> **EXTRACTED INFORMATION**:
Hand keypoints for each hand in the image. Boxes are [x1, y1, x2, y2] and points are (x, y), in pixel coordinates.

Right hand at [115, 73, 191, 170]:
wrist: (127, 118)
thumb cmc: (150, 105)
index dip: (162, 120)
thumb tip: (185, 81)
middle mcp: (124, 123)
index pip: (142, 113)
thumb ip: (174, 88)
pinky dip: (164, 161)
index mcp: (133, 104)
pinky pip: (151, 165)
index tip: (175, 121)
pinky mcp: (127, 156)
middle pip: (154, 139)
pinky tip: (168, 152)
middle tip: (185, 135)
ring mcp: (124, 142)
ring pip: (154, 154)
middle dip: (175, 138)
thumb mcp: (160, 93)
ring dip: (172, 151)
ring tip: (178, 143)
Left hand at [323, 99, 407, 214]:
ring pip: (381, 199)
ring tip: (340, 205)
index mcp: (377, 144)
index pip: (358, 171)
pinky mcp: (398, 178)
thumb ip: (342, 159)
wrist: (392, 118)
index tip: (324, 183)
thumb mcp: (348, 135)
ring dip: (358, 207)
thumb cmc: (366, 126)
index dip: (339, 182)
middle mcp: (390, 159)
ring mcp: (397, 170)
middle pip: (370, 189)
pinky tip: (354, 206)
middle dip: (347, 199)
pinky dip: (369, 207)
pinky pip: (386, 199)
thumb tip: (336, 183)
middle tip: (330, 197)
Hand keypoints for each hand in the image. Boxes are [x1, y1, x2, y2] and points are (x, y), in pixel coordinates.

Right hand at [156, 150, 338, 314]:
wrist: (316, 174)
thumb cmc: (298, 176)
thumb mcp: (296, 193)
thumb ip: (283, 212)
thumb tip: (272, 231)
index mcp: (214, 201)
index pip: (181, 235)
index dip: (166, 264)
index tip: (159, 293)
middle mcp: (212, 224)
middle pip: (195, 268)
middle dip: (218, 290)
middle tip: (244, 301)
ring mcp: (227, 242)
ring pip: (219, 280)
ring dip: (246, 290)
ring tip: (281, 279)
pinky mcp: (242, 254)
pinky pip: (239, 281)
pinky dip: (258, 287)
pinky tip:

> **WHAT IS EXPECTED**:
Exactly as they appear, print the lines from the one holding "index tip: (159, 293)" through the final line of the entries, and no others.

> **WRITTEN RESPONSE**:
index tip: (159, 293)
middle mcp: (212, 224)
middle pip: (195, 268)
middle dip: (218, 290)
middle tip: (244, 301)
ring mcp: (227, 242)
ring pip: (219, 280)
ring dip: (246, 290)
ring tip: (281, 279)
pinky mcp: (242, 254)
pinky pip: (239, 281)
pinky dip: (258, 287)
pinky tip:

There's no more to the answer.